Symbole de la théorie des rigueurs salutaires et de la violence auquel notre société moderne n’est plus habituée, le gibet de Montfaucon est assez peu connu des Parisiens. Retour en plusieurs épisodes sur l’histoire de ce haut lieu de l’exécution de la justice à Paris.
Description du fameux gibet
Sa construction, fort rudimentaire, se composait d’une masse de pierres brutes, cimentées en maçonnerie, et formant un carré long surmonté d’une plate-forme. On y montait par une large rampe en pierre dont une solide porte revêtue de fer fermait l’entrée. Sur trois faces du carré s’élevaient seize piliers en pierre de taille, d’une hauteur de trente-trois pieds, reliés entre eux par des poutres de bois auxquelles étaient fixées des chaînes de fer destinées à pendre les condamnés. C’est à ces gibets, appelés aussi fourches patibulaires, que l’on exposait les cadavres des suppliciés, soit qu’ils eussent été exécutés là ou ailleurs.
De longues échelles étaient dressées perpétuellement le long des colonnes, et au centre de la plate-forme s’ouvrait une cave servant de charnier. Il y eut des époques où plus de soixante corps se balancèrent à la fois au gibet de Montfaucon. Les chiens et les corbeaux, attirés par une proie assurée, hantaient sans cesse cet affreux endroit, d’où s’exhalaient des miasmes pestilentiels. En 1761, le gibet avait été transporté au pied des Buttes-Chaumont. On n’y exposait plus les coupables; mais les piliers et leur disposition avaient été conservés comme signe de la justice royale, et transportés dans un enclos faisant l’angle nord de la route qui conduit à la barrière du Combat. C’est dans cet emplacement qu’on enterrait les suppliciés. Ils y étaient amenés la nuit, aux flambeaux, par le bourreau et ses aides.
La Révolution détruisit le gibet ; mais on continua à faire de ce lieu le réceptacle de toutes les immondices de Paris. Pendant de nombreuses années, Montfaucon répandit encore sur les quartiers du Temple, de Belleville et de La Villette, des émanations nauséabondes et insalubres. Enfin, on a fait disparaître la voirie il y a une dizaine d’années, et les localités qui avaient autrefois souffert de ce voisinage vont être désormais saturées de parfums.

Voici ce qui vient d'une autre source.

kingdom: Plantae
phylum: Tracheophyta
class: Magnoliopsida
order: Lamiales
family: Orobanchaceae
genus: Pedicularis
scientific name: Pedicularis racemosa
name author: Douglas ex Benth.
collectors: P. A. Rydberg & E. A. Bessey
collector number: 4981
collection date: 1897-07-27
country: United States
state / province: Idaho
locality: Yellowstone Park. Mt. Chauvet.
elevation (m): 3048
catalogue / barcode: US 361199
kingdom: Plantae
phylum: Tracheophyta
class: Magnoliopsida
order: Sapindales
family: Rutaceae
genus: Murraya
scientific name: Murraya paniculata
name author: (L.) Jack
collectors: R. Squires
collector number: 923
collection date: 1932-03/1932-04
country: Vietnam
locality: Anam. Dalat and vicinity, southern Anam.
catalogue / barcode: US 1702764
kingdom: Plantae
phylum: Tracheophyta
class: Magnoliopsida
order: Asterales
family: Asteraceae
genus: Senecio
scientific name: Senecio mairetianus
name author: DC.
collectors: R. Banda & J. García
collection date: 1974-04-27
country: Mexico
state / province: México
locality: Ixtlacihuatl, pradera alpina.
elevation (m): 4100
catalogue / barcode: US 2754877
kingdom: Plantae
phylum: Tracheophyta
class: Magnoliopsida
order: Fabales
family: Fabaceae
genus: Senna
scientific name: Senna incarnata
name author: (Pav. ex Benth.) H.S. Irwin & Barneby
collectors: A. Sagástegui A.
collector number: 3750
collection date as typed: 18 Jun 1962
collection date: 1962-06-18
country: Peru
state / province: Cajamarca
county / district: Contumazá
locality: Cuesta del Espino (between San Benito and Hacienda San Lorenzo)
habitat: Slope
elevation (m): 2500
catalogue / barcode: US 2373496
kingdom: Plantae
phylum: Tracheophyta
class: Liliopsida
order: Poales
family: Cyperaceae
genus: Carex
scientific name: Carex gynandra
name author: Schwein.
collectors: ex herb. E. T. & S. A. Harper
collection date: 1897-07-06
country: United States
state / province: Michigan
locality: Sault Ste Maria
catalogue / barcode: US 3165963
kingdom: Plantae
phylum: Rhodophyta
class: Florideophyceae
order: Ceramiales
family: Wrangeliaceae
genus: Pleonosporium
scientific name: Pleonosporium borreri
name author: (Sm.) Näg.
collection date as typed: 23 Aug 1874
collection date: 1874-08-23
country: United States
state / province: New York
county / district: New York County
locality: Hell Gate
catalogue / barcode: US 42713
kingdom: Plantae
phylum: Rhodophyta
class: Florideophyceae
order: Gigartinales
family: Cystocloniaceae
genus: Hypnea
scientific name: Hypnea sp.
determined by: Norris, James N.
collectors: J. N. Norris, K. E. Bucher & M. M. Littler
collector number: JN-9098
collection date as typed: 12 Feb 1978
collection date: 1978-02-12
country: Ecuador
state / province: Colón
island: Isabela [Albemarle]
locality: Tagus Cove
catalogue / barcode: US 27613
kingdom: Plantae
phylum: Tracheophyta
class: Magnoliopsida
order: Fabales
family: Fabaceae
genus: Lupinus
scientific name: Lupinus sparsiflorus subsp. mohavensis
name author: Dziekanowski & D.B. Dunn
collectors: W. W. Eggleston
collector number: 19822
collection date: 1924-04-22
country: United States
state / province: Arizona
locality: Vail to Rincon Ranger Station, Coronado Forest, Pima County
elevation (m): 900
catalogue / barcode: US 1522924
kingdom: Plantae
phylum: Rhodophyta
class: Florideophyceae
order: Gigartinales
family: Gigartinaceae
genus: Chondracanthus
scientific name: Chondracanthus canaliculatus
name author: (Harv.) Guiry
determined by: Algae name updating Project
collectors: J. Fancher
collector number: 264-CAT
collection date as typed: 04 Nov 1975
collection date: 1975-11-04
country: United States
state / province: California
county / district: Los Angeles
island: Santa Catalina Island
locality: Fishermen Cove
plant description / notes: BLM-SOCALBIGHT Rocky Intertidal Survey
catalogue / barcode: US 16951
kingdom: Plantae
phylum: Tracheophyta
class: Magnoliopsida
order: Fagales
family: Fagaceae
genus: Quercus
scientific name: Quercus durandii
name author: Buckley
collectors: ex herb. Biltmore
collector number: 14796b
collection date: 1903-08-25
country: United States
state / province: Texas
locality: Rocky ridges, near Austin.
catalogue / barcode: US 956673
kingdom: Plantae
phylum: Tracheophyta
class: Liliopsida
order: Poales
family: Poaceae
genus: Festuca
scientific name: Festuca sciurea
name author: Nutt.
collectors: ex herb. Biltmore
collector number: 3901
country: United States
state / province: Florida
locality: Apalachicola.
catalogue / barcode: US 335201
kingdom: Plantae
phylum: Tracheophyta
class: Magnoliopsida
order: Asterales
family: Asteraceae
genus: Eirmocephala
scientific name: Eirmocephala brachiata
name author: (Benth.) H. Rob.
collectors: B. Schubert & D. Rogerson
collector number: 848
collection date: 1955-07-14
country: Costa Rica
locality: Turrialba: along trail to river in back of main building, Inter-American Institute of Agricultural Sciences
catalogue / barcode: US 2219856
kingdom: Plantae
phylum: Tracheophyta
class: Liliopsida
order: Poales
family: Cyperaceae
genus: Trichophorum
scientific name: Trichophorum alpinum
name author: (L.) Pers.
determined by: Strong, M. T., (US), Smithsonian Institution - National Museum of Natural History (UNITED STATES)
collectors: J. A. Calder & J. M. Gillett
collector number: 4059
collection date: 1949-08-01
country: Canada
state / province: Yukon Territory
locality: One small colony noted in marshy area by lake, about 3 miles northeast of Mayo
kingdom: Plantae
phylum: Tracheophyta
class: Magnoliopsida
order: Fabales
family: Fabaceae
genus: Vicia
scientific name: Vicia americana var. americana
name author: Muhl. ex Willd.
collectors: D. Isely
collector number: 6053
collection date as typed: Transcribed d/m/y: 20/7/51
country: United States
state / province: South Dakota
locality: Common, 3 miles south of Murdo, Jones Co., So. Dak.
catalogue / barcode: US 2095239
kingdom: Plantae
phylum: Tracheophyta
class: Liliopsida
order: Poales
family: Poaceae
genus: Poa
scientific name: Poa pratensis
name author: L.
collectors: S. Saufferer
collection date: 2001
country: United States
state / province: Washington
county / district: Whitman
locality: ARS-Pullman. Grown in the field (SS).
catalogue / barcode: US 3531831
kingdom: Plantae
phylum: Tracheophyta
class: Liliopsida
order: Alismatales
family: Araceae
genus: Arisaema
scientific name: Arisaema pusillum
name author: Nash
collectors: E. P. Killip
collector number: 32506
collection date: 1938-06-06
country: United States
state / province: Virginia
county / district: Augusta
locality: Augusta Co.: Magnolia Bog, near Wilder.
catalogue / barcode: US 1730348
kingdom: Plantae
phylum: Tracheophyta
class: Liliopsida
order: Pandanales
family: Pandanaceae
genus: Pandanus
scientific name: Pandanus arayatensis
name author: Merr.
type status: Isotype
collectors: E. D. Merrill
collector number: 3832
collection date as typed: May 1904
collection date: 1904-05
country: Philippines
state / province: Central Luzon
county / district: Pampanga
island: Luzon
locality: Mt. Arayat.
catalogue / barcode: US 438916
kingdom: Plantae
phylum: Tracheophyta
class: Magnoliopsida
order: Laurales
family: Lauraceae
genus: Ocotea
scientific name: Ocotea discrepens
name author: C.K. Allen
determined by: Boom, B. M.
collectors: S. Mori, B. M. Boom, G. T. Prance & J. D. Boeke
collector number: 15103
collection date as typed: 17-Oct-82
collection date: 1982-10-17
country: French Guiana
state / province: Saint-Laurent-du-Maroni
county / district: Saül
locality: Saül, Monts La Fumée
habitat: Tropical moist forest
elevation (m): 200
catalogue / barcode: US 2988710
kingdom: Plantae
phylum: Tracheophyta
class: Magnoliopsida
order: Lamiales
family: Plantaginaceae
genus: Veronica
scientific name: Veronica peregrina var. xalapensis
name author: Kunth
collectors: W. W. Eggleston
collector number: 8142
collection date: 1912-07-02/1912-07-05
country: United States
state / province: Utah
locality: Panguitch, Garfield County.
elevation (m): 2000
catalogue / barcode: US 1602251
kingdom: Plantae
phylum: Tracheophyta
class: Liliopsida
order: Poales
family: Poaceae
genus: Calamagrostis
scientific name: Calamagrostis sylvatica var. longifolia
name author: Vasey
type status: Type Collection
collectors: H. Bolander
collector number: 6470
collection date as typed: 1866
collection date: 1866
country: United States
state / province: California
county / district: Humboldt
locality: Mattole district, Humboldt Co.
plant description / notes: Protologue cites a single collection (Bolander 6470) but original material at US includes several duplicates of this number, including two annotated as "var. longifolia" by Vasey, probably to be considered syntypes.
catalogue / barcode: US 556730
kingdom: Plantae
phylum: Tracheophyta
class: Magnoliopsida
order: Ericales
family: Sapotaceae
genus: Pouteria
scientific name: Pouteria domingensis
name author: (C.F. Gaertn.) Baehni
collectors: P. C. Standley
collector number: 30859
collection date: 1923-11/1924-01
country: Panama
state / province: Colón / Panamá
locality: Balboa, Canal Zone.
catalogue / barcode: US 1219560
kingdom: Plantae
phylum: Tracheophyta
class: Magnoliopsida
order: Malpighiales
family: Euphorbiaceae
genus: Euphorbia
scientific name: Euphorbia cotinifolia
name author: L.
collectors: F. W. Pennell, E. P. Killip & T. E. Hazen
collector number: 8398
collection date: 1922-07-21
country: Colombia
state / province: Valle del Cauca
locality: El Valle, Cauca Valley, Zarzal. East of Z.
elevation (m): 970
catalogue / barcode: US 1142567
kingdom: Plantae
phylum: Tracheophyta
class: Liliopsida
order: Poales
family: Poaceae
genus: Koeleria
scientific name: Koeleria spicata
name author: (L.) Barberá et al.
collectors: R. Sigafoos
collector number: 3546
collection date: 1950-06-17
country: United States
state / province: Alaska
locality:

Nous ne scellerons pas l’épitaphe de ce cloaque du vieux Paris sans dire un mot de la célèbre saturnale qui s’y accomplissait naguère encore : la descente de la Courtille. Le mercredi des Cendres, au matin, toute une population carnavalesque, ramassis de débauchés de bas lieu, sortait de tavernes hantées par l’orgie nocturne, et venait se ruer sur les boulevards, avec des lazzi, des jurements, des cris, des chants cyniques. C’était un spectacle pittoresque peut-être, mais laid et écœurant sans nul doute, que celui de ce tourbillon d’hommes et de femmes abrutis par ces joyeusetés grossières.
Il faut reconnaître que le public des barrières a notablement réformé ses mœurs depuis cette époque peu éloignée. Aujourd’hui, ouvriers et artisans sont plus soigneux de leur dignité. Ils commencent à comprendre qu’il est de commun précepte aux personnes de toute condition d’apporter des limites à l’expansion des folles joies. L’éducation, en se généralisant, purifiera le goût de plus en plus, et de telle sorte, nous l’espérons, qu’on en viendra à ne chercher les plaisirs dont l’activité humaine réclame le besoin que dans dépures et douces jouissances.